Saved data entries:
+===+

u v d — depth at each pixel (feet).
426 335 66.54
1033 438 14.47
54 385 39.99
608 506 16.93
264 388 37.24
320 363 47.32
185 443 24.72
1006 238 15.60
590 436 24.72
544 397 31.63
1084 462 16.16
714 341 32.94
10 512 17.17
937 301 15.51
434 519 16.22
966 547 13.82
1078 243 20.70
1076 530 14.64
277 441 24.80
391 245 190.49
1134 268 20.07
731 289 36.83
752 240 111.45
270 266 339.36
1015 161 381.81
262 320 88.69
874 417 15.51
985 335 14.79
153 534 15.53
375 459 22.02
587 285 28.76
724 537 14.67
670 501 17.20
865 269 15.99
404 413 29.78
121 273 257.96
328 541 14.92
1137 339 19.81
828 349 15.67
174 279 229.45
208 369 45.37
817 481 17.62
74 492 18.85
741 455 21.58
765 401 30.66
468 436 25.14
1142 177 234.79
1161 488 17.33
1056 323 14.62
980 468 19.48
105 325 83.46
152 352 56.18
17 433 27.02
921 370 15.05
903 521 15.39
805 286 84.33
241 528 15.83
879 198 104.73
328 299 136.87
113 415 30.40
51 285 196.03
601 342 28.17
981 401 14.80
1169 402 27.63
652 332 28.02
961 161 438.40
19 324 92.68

+===+

In your answer, repeat each of the records exactly.

u v d — depth at each pixel (feet).
426 335 66.54
1033 438 14.47
54 385 39.99
608 506 16.93
264 388 37.24
320 363 47.32
185 443 24.72
1006 238 15.60
590 436 24.72
544 397 31.63
1084 462 16.16
714 341 32.94
10 512 17.17
937 301 15.51
434 519 16.22
966 547 13.82
1078 243 20.70
1076 530 14.64
277 441 24.80
391 245 190.49
1134 268 20.07
731 289 36.83
752 240 111.45
270 266 339.36
1015 161 381.81
262 320 88.69
874 417 15.51
985 335 14.79
153 534 15.53
375 459 22.02
587 285 28.76
724 537 14.67
670 501 17.20
865 269 15.99
404 413 29.78
121 273 257.96
328 541 14.92
1137 339 19.81
828 349 15.67
174 279 229.45
208 369 45.37
817 481 17.62
74 492 18.85
741 455 21.58
765 401 30.66
468 436 25.14
1142 177 234.79
1161 488 17.33
1056 323 14.62
980 468 19.48
105 325 83.46
152 352 56.18
17 433 27.02
921 370 15.05
903 521 15.39
805 286 84.33
241 528 15.83
879 198 104.73
328 299 136.87
113 415 30.40
51 285 196.03
601 342 28.17
981 401 14.80
1169 402 27.63
652 332 28.02
961 161 438.40
19 324 92.68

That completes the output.